§ Exercise objective: The answer must be every line of the records below that holds the word "each".

§ Exercise input:
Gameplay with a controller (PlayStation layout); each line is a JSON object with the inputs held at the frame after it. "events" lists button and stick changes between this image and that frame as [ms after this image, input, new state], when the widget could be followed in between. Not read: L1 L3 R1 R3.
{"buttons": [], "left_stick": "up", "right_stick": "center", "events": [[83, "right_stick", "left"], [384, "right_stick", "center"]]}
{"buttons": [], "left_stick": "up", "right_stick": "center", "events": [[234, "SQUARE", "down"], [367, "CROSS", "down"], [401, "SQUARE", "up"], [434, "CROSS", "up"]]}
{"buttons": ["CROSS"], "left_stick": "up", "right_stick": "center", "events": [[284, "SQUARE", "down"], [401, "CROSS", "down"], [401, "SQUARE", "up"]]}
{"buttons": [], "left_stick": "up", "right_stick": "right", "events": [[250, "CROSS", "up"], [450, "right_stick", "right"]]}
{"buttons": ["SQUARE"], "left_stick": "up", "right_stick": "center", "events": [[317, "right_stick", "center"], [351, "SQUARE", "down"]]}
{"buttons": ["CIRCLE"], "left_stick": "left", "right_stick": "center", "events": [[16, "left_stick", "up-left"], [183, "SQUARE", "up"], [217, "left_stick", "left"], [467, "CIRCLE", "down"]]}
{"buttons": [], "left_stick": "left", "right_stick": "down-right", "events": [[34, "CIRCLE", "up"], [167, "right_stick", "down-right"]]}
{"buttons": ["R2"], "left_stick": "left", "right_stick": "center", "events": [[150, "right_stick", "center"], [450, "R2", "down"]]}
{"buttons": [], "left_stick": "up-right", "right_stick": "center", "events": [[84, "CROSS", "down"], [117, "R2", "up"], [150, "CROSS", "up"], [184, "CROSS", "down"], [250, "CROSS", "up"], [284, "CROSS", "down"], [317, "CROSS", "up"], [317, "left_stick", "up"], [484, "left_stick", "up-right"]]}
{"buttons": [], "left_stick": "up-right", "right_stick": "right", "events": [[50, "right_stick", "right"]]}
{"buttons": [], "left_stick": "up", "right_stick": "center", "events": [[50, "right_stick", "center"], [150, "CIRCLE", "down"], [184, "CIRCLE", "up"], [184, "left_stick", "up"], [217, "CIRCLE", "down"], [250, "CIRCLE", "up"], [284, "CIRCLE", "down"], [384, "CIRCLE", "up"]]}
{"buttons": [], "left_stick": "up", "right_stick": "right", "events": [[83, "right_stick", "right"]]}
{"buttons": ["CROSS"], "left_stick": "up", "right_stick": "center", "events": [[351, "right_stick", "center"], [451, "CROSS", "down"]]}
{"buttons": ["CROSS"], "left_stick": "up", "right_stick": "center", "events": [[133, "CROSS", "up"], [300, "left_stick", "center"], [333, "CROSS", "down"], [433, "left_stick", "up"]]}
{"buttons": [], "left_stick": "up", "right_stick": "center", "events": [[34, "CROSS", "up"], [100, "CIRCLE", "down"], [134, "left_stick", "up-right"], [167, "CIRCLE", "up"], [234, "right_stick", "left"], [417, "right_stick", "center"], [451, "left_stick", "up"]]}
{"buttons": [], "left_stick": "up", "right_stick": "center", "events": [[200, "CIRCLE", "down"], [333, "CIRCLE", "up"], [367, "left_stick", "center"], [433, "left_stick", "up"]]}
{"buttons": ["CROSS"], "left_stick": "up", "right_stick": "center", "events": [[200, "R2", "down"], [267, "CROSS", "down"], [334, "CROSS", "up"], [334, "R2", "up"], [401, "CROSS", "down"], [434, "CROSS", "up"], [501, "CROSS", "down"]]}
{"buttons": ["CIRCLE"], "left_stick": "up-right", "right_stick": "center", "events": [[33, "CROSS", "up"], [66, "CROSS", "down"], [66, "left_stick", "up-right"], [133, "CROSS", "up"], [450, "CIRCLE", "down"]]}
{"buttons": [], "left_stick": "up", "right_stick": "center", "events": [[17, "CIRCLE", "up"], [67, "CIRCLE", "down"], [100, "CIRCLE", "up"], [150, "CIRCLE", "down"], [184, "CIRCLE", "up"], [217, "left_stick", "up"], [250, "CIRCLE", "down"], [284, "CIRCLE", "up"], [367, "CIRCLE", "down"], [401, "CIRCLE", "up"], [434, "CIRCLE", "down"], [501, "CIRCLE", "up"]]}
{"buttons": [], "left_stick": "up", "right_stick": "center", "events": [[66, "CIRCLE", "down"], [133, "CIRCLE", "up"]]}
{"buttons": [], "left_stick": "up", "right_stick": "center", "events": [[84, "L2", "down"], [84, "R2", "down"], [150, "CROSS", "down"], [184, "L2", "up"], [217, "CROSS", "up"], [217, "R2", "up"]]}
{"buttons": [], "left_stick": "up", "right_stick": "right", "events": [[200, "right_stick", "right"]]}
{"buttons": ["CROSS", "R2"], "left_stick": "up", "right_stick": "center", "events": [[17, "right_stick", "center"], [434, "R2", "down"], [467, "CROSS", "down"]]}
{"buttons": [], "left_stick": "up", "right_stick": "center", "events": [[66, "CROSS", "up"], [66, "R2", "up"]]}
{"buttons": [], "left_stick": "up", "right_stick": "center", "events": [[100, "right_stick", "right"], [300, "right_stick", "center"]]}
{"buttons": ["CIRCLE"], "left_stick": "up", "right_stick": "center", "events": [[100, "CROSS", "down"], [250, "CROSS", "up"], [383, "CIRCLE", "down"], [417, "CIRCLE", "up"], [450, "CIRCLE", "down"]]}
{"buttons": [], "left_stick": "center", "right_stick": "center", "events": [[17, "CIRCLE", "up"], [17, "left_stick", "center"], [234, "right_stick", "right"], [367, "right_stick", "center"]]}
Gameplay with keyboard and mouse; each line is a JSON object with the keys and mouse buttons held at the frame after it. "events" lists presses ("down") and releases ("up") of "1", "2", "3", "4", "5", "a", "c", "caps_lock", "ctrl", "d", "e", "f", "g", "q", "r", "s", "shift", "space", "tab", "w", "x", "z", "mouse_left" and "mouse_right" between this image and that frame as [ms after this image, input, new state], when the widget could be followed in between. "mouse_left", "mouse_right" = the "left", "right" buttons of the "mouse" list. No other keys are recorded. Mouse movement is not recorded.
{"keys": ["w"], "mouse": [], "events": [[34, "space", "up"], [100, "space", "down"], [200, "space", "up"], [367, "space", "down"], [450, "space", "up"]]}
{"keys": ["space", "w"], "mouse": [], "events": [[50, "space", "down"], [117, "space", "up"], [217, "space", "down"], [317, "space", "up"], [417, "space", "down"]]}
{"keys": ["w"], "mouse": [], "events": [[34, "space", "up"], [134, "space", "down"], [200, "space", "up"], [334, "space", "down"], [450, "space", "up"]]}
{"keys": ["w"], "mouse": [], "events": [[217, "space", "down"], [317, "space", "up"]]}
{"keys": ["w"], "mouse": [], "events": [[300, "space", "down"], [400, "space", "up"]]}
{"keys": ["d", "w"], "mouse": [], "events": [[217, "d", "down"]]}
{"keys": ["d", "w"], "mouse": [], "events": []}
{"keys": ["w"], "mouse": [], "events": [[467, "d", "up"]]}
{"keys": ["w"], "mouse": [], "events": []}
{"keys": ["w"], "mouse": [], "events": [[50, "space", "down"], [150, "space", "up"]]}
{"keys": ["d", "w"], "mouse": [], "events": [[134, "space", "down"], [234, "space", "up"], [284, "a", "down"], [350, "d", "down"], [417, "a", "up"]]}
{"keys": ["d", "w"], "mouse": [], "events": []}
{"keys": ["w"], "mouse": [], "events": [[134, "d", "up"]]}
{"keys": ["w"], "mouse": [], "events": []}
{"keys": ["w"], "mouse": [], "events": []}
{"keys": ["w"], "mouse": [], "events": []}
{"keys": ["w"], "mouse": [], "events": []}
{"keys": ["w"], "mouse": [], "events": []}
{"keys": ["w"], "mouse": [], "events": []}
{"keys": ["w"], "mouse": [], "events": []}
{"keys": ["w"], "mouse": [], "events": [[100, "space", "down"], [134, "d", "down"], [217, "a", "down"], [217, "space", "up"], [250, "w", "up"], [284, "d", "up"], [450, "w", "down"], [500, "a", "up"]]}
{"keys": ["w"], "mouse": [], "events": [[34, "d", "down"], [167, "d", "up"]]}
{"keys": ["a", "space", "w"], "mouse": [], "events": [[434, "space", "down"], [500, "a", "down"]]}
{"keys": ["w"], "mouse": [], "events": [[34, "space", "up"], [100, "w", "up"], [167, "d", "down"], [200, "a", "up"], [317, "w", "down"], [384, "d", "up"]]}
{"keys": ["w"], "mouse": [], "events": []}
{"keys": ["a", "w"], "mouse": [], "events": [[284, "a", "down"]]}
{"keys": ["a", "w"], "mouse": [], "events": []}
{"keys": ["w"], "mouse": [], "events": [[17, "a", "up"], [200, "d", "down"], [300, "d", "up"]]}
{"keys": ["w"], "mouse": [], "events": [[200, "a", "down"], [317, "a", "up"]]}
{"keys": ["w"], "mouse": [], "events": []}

§ Response area:
Gameplay with a controller (PlayStation layout); each line is a JSON object with the inputs held at the frame after it. "events" lists button and stick changes between this image and that frame as [ms after this image, input, new state], when the widget could be followed in between. Not read: L1 L3 R1 R3.
Gameplay with keyboard and mouse; each line is a JSON object with the keys and mouse buttons held at the frame after it. "events" lists presses ("down") and releases ("up") of "1", "2", "3", "4", "5", "a", "c", "caps_lock", "ctrl", "d", "e", "f", "g", "q", "r", "s", "shift", "space", "tab", "w", "x", "z", "mouse_left" and "mouse_right" between this image and that frame as [ms after this image, input, new state], when the widget could be followed in between. "mouse_left", "mouse_right" = the "left", "right" buttons of the "mouse" list. No other keys are recorded. Mouse movement is not recorded.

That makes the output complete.